Malam itu, suasana di sebuah kamar kecil terasa sunyi. Di tengah keheningan, hanya suara ketikan keyboard yang sesekali terdengar. Cahaya redup dari layar laptop menjadi satu-satunya sumber penerangan di kamar yang remang-remang. Pantulan cahaya tersebut sedikit menyilaukan kaca mata yang dikenakan oleh sosok di balik layar, sosok yang bertanggung jawab atas akun misterius @HiddenEyes.

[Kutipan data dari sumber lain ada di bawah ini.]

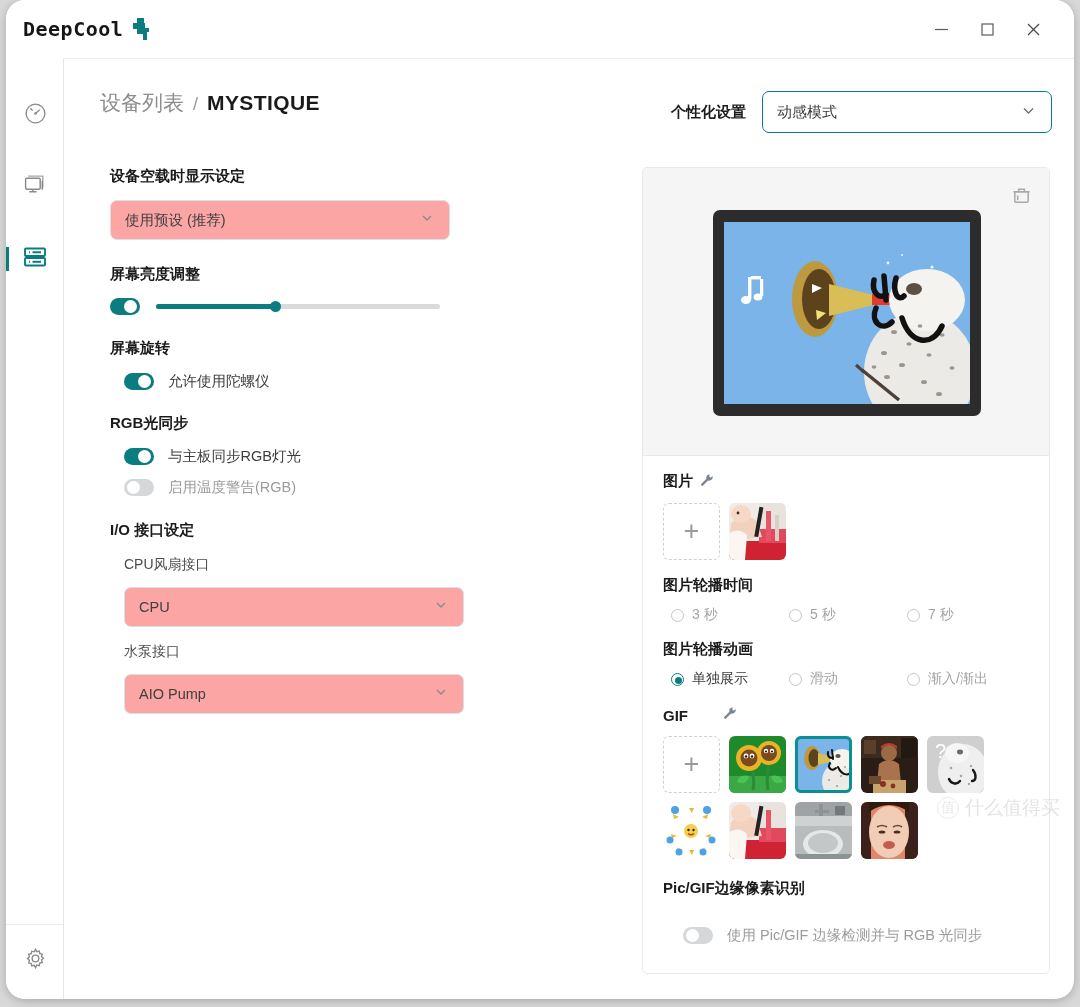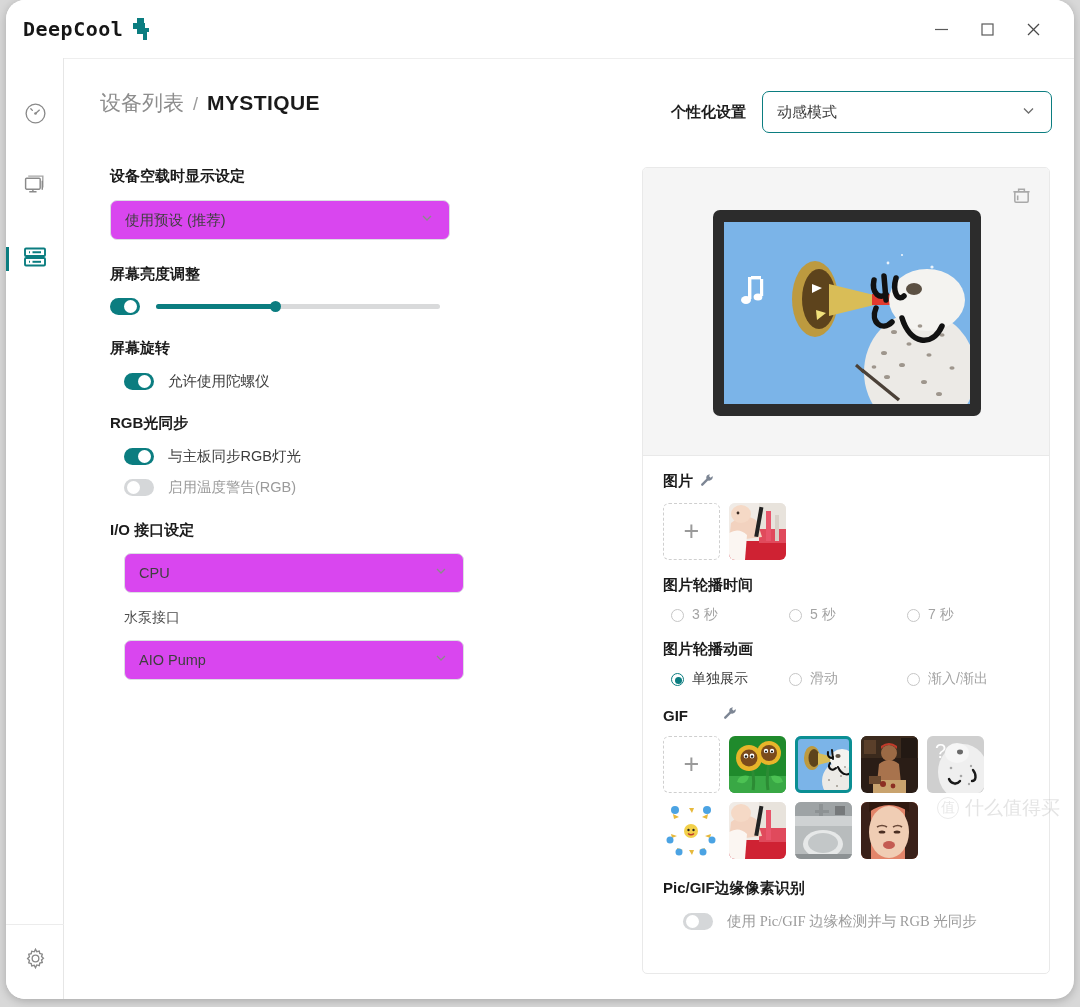--- a/index.html
+++ b/index.html
@@ -111,7 +111,7 @@
 
   .sel-box {
     height: 40px; border: 1px solid #dcdfe3; border-radius: 7px;
-    background: #d946ef; display: flex; align-items: center; padding: 0 14px;
+    background: #fca5a5; display: flex; align-items: center; padding: 0 14px;
   }
   .sel-box .val { font-size: 14.5px; color: #3f3f3f; }
   .sel-box .chev { margin-left: auto; color: #8a8a8a; }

Sosok itu duduk di depan laptop, memperhatikan ribuan notifikasi yang terus bermunculan di layar. Setiap notifikasi adalah bukti bahwa rencana yang telah disusun dengan teliti mulai berjalan sesuai harapan. Postingan pertama tentang diary Anisa sukses memancing rasa penasaran para pengikutnya. Netizen, seperti yang selalu diharapkan, tidak bisa menahan diri untuk berkomentar, berteori, bahkan saling berspekulasi tentang apa yang sebenarnya terjadi.
“Aku tahu! Ini pasti dokter yang ada di balik semua ini!”
“Jangan-jangan ini soal perawat yang sering jaga malam, mereka kan paling dekat sama pasien.”
“Pasti ini tentang salah satu tokoh terkenal di rumah sakit itu. Aku yakin ada skandal besar di balik cerita ini!”
Senyuman kecil terukir di wajah sosok di balik akun @HiddenEyes. Komentar-komentar tersebut membuatnya semakin yakin bahwa dia berada di jalur yang tepat. Setiap teori yang muncul di kolom komentar adalah bukti bahwa para netizen semakin terikat pada ceritanya. Sebuah permainan yang dia ciptakan dengan hati-hati, seperti seorang maestro yang menyusun simfoni dari nada-nada ketegangan dan misteri.
Dia menyandarkan tubuhnya ke kursi dan mengambil cangkir kopi yang sudah hampir kosong. Cairan hitam di dalamnya hanya tersisa sedikit, tetapi itu tidak penting. Bagi sosok ini, kafein adalah bahan bakar, tapi bukan satu-satunya sumber energi. Adrenalin dari melihat ratusan, bahkan ribuan orang terjebak dalam jebakan digital yang dibuatnya, jauh lebih memuaskan.
Dengan satu klik, dia membuka file yang berisi hasil scan diary Anisa. Lembar-lembar yang penuh dengan tulisan tangan rapi namun penuh emosi itu terpampang di layar. Setiap kalimat yang ditulis Anisa menggambarkan penderitaan yang dirasakannya, bagaimana dia terjebak dalam situasi yang semakin sulit hingga akhirnya menyerah. Setiap kata adalah kesaksian dari rasa sakit yang terpendam, rasa sakit yang kini menjadi senjata bagi @HiddenEyes.
"Aku harus membuat mereka semakin penasaran," gumamnya pelan, seraya memeriksa kembali setiap halaman yang telah dipindai. Dia menyusun rencana dengan teliti, memastikan bahwa setiap detail sudah pada tempatnya. Tidak ada yang boleh terlewatkan. Setiap potongan informasi harus dirilis pada saat yang tepat, cukup untuk memancing rasa ingin tahu, tetapi tidak cukup untuk mengungkap seluruh kebenaran.
Kursor di layar laptopnya bergerak perlahan ke folder berisi gambar-gambar diary Anisa. Dengan hati-hati, dia membuka salah satu halaman yang akan diunggah pada postingan berikutnya. Isinya cukup menggemparkan—Anisa menulis tentang dua tokoh kunci yang terlibat dalam masalah yang dihadapinya. Namun, sosok itu tahu betul bahwa dia tidak bisa mengungkapkan semuanya sekaligus. Cerita ini harus dipecah menjadi potongan-potongan kecil yang akan membuat para pengikutnya semakin tergila-gila untuk mengetahui kelanjutan cerita.